### Excerpted text
□ □ □ □
Commanders and leaders
- Georg-Hans Reinhardt (Army Group Centre) Erhard Raus (Third Panzer Army): Ivan Chernyakhovsky (3rd Belorussian Front) Hovhannes Bagramyan (1st Baltic Front)

= Operation Doppelkopf =

1944 German military operation

Operation Doppelkopf (Unternehmen Doppelkopf) and the following Operation Cäsar were German counter-offensives on the Eastern Front in the late summer of 1944 in the aftermath of the major Soviet advance in Operation Bagration with the aim of restoring a coherent front between Army Group North and Army Group Centre. The operation's codename was a reference to the German card game Doppelkopf.

==Strategic situation==
By the end of July 1944, Soviet mechanised forces had reached the Gulf of Riga following their headlong advance in the Kaunas and Šiauliai offensives, part of the third and final 'pursuit' phase of the strategic offensive Operation Bagration. The Soviet 2nd Guards Army had exploited a breach between the German 16th Army of Army Group North and the neighbouring 3rd Panzer Army of Army Group Centre, and severed the connection between them. German counter-attacks failed to restore it, and significant elements of the German armed forces were left isolated.

The Oberkommando des Heeres made immediate plans for an offensive to restore the connection between the two Army Groups.

==Planning==
A number of armoured formations were assembled under Army Group Centre in Courland with orders to attack towards Jelgava (Mitau), cutting off the Soviet spearheads. The XXXX Panzer Corps, with the 7th and 14th Panzer Divisions, the Grossdeutschland Division and the 1st Infantry Division, was assembled at Liepāja / Libau, while the XXXIX Panzer Corps was assembled at Tauroggen.

==Deployments==
===Wehrmacht===
- Army Group Centre (Colonel-General Georg-Hans Reinhardt) (from 16 August)
  - Third Panzer Army (Gen. Erhard Raus) (from 16 August)
□ □ □ □
Extracted page text data
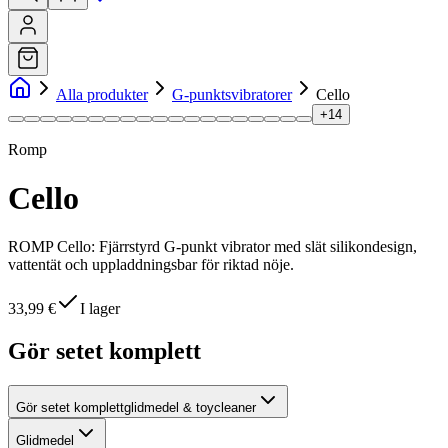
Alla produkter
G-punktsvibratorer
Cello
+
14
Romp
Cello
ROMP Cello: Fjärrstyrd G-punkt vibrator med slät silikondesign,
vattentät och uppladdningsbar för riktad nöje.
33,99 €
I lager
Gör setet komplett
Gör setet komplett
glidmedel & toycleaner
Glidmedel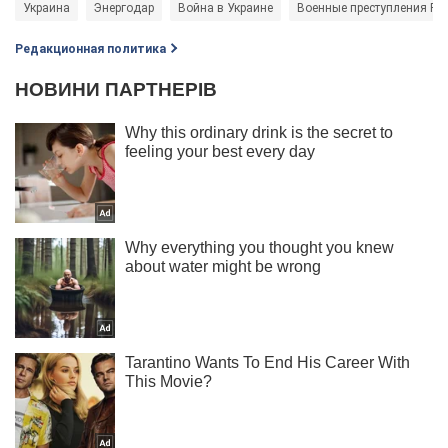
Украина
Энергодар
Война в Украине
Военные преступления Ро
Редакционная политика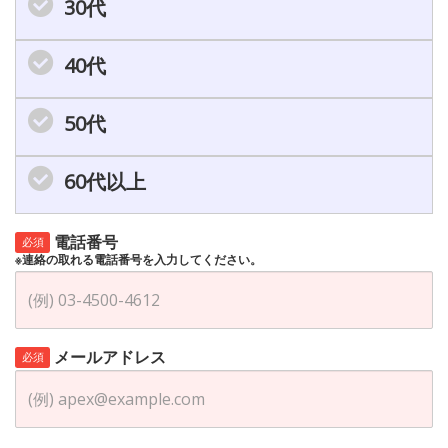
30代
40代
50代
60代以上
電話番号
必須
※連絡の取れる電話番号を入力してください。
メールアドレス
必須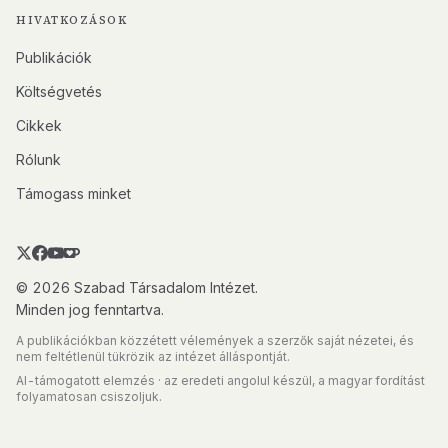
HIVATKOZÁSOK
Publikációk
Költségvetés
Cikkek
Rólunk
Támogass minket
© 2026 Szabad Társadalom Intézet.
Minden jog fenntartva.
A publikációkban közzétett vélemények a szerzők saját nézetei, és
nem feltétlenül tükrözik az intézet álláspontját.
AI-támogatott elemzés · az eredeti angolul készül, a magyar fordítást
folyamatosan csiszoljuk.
□ □ □ □
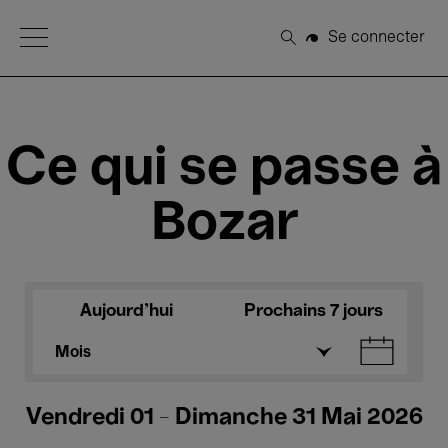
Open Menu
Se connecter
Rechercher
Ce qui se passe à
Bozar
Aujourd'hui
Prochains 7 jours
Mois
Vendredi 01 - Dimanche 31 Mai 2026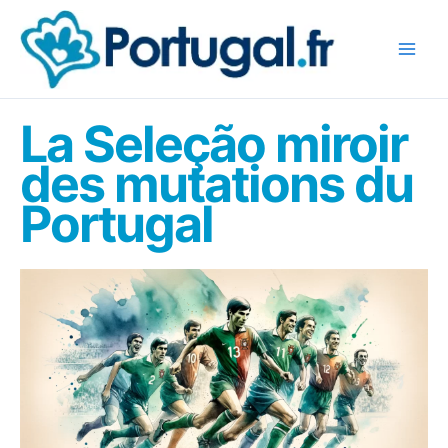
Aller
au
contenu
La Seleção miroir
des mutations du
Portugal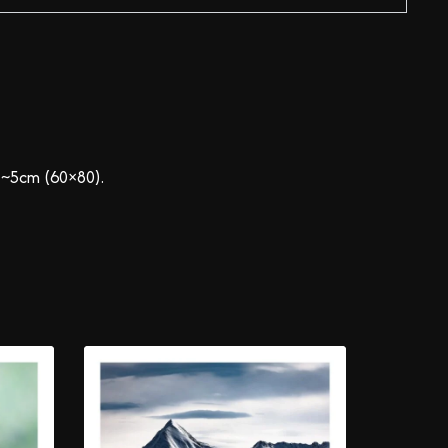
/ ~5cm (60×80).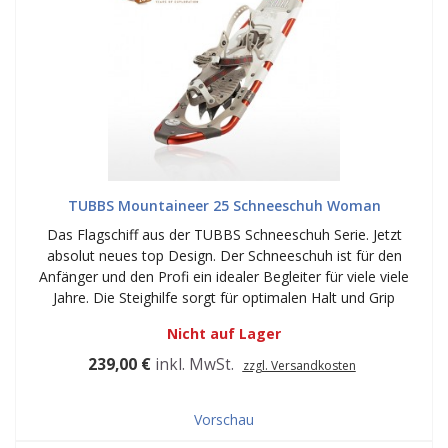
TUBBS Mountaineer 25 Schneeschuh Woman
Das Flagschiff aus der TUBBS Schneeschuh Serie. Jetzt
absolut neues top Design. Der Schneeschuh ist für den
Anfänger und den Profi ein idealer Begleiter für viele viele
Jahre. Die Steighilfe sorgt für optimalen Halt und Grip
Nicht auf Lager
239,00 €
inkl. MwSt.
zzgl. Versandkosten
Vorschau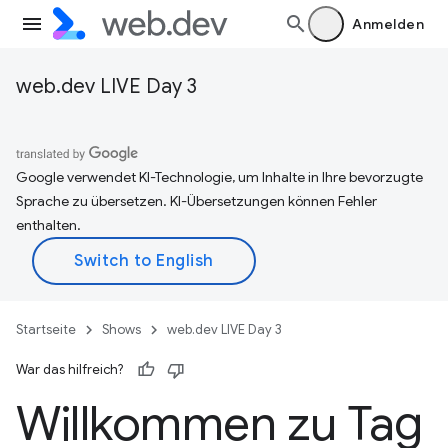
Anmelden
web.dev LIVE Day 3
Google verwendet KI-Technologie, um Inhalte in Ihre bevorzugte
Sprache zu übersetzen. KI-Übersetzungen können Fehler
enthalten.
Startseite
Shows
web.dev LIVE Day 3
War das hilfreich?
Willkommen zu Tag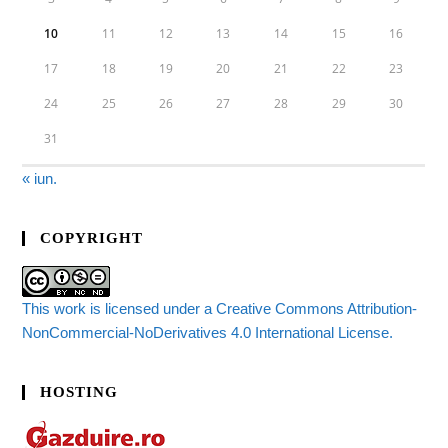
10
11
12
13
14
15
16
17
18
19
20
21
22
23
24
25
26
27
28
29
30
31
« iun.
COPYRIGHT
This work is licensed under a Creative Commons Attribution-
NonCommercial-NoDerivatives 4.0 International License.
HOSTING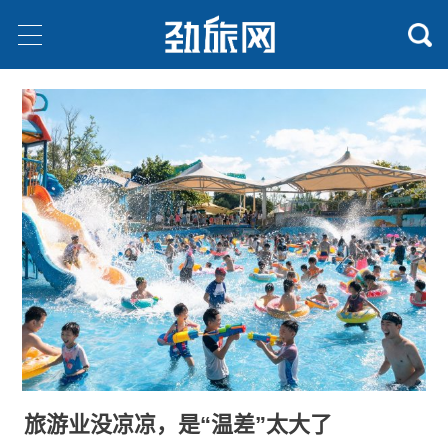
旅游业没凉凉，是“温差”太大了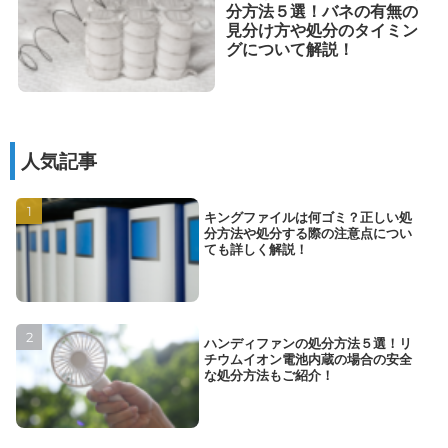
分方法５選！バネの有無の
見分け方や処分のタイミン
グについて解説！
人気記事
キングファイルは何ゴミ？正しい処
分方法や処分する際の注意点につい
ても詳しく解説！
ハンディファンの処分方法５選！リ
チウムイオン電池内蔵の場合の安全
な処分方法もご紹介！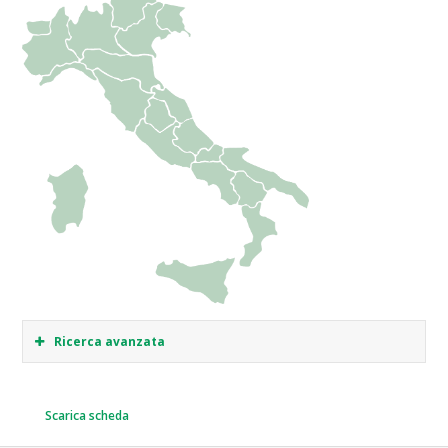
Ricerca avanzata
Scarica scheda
□ □ □ □
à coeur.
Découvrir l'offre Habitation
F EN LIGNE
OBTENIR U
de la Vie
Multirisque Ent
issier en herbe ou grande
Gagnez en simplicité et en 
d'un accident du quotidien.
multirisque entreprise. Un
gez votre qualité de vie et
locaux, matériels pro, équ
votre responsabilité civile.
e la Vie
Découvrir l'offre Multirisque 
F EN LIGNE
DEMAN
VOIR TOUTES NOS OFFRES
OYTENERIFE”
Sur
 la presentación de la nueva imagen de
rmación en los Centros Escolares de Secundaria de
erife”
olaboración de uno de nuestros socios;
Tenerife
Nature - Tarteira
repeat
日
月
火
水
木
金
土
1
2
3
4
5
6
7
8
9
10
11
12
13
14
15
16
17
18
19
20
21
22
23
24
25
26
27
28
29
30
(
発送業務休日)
□ □ □ □
### Exercise instructions
Set down the passage of the Operation Doppelkopf text starting at "The Oberkommando des" and ending at "Reinhardt) (from 16 August)", copying it word for word.

### Reply to the exercise
The Oberkommando des Heeres made immediate plans for an offensive to restore the connection between the two Army Groups.

==Planning==
A number of armoured formations were assembled under Army Group Centre in Courland with orders to attack towards Jelgava (Mitau), cutting off the Soviet spearheads. The XXXX Panzer Corps, with the 7th and 14th Panzer Divisions, the Grossdeutschland Division and the 1st Infantry Division, was assembled at Liepāja / Libau, while the XXXIX Panzer Corps was assembled at Tauroggen.

==Deployments==
===Wehrmacht===
- Army Group Centre (Colonel-General Georg-Hans Reinhardt) (from 16 August)